__What you have to do__.
Could you set down every entry exactly as it stands, without the images?

__Data listing__.
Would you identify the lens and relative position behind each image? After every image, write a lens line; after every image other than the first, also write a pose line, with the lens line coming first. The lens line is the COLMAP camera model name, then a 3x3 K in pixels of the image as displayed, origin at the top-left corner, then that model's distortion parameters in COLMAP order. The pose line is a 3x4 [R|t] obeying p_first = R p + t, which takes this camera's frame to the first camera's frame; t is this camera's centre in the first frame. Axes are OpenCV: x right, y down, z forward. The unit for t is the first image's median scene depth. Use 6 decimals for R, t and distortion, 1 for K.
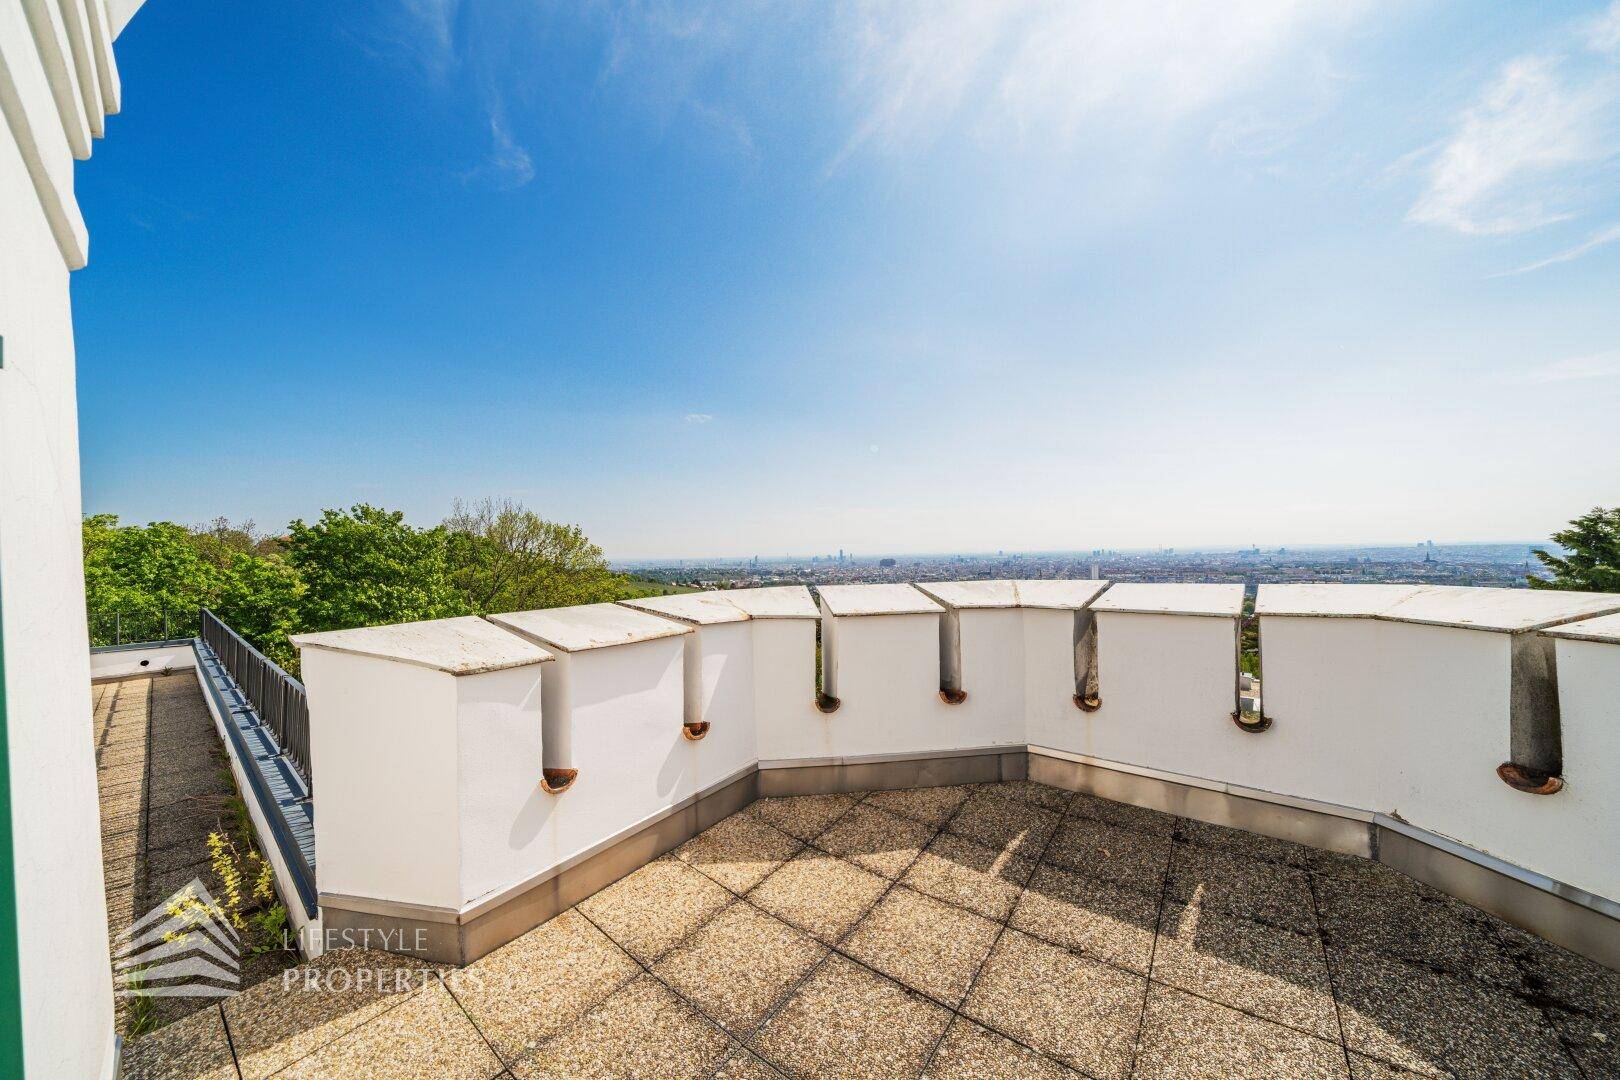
lens RADIAL K [[550.4, 0, 808.6], [0, 550.4, 546.3], [0, 0, 1]] dist [-0.005432, -0.000207]
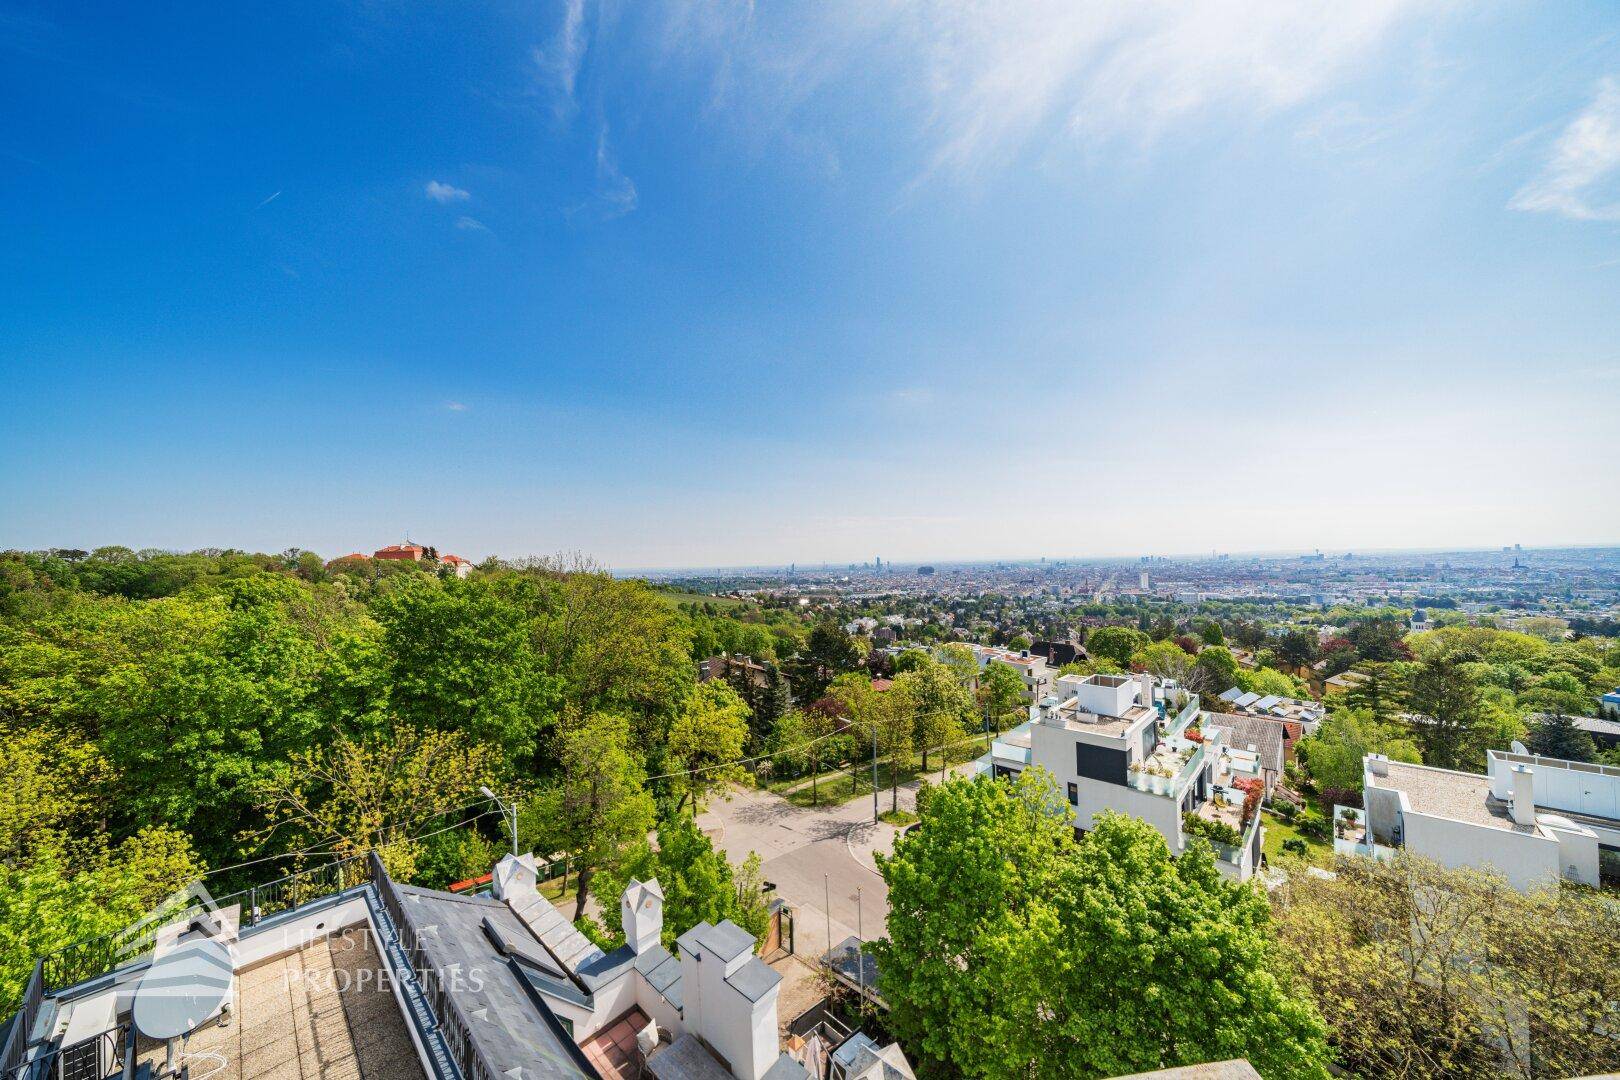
lens RADIAL K [[550.4, 0, 809.3], [0, 550.4, 556.6], [0, 0, 1]] dist [-0.005432, -0.000207]
pose [[0.997905, -0.007248, -0.064289, -0.090263], [0.007581, 0.999959, 0.004944, -0.106881], [0.064250, -0.005421, 0.997919, 0.038984]]
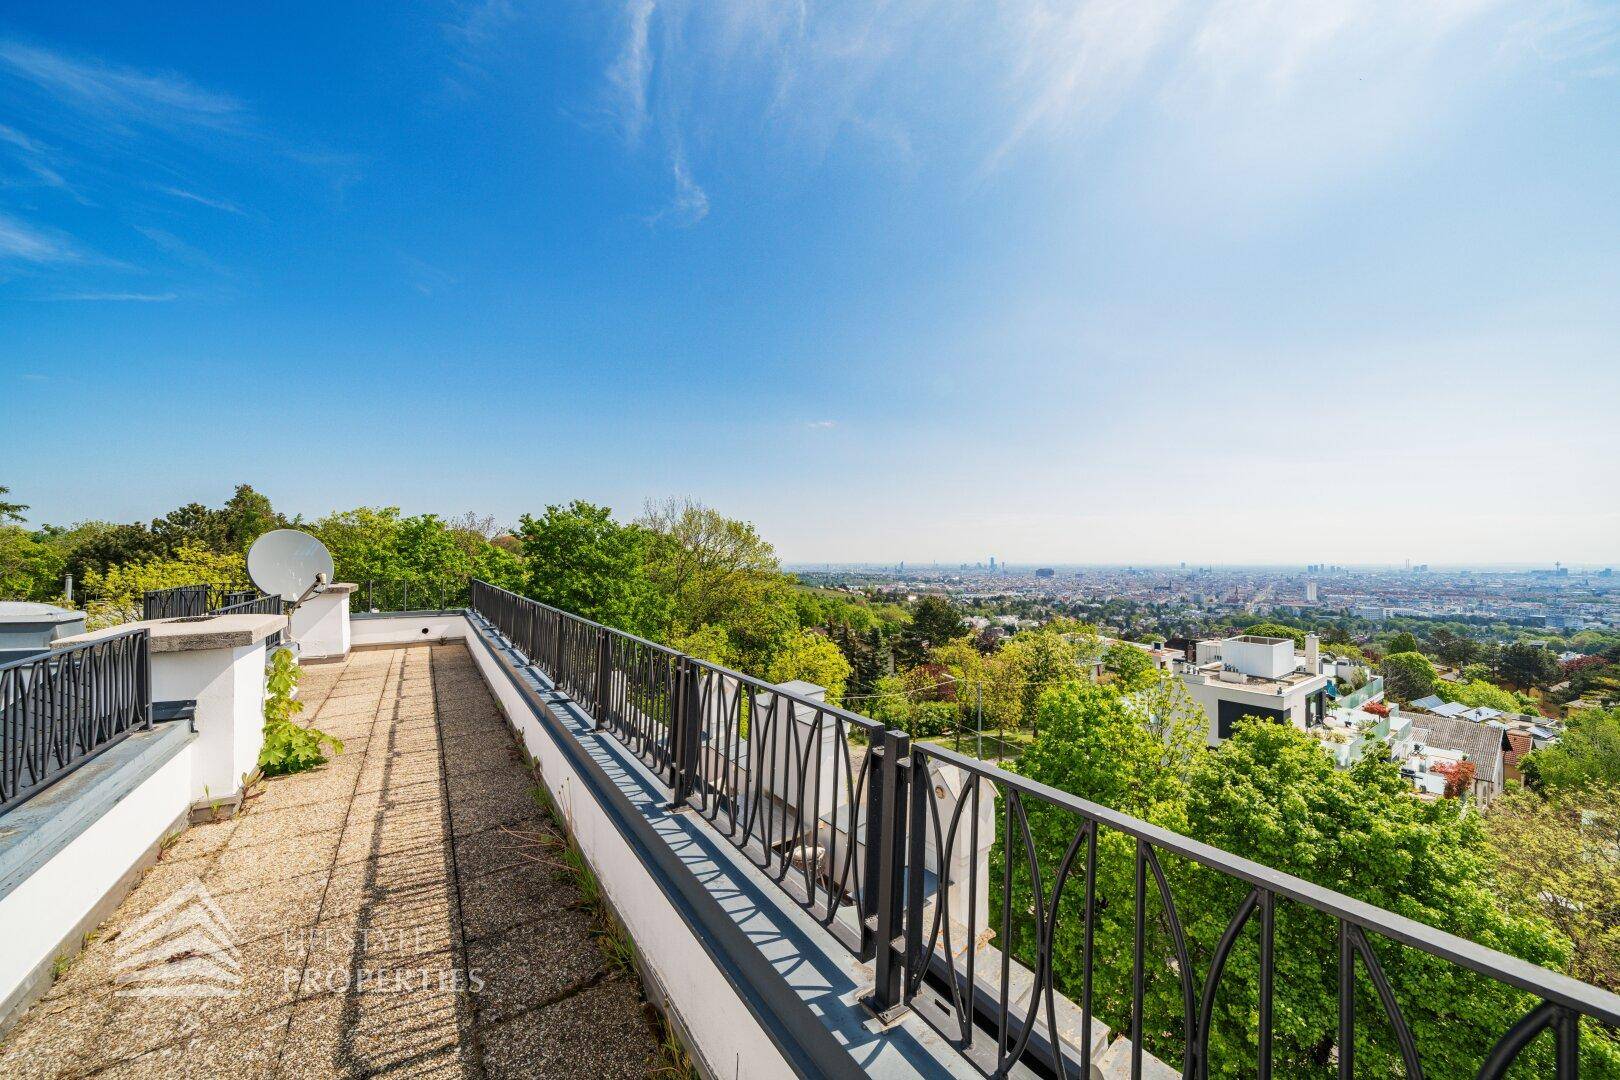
lens RADIAL K [[550.4, 0, 812.1], [0, 550.4, 554.3], [0, 0, 1]] dist [-0.005432, -0.000207]
pose [[0.967011, 0.020882, -0.253878, -0.079530], [-0.019882, 0.999781, 0.006506, 0.015025], [0.253958, -0.001244, 0.967214, 0.059047]]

__Response area__.
Would you identify the lens and relative position behind each image? After every image, write a lens line; after every image other than the first, also write a pose line, with the lens line coming first. The lens line is the COLMAP camera model name, then a 3x3 K in pixels of the image as displayed, origin at the top-left corner, then that model's distortion parameters in COLMAP order. The pose line is a 3x4 [R|t] obeying p_first = R p + t, which takes this camera's frame to the first camera's frame; t is this camera's centre in the first frame. Axes are OpenCV: x right, y down, z forward. The unit for t is the first image's median scene depth. Use 6 decimals for R, t and distortion, 1 for K.
lens RADIAL K [[550.4, 0, 808.6], [0, 550.4, 546.3], [0, 0, 1]] dist [-0.005432, -0.000207]
lens RADIAL K [[550.4, 0, 809.3], [0, 550.4, 556.6], [0, 0, 1]] dist [-0.005432, -0.000207]
pose [[0.997905, -0.007248, -0.064289, -0.090263], [0.007581, 0.999959, 0.004944, -0.106881], [0.064250, -0.005421, 0.997919, 0.038984]]
lens RADIAL K [[550.4, 0, 812.1], [0, 550.4, 554.3], [0, 0, 1]] dist [-0.005432, -0.000207]
pose [[0.967011, 0.020882, -0.253878, -0.079530], [-0.019882, 0.999781, 0.006506, 0.015025], [0.253958, -0.001244, 0.967214, 0.059047]]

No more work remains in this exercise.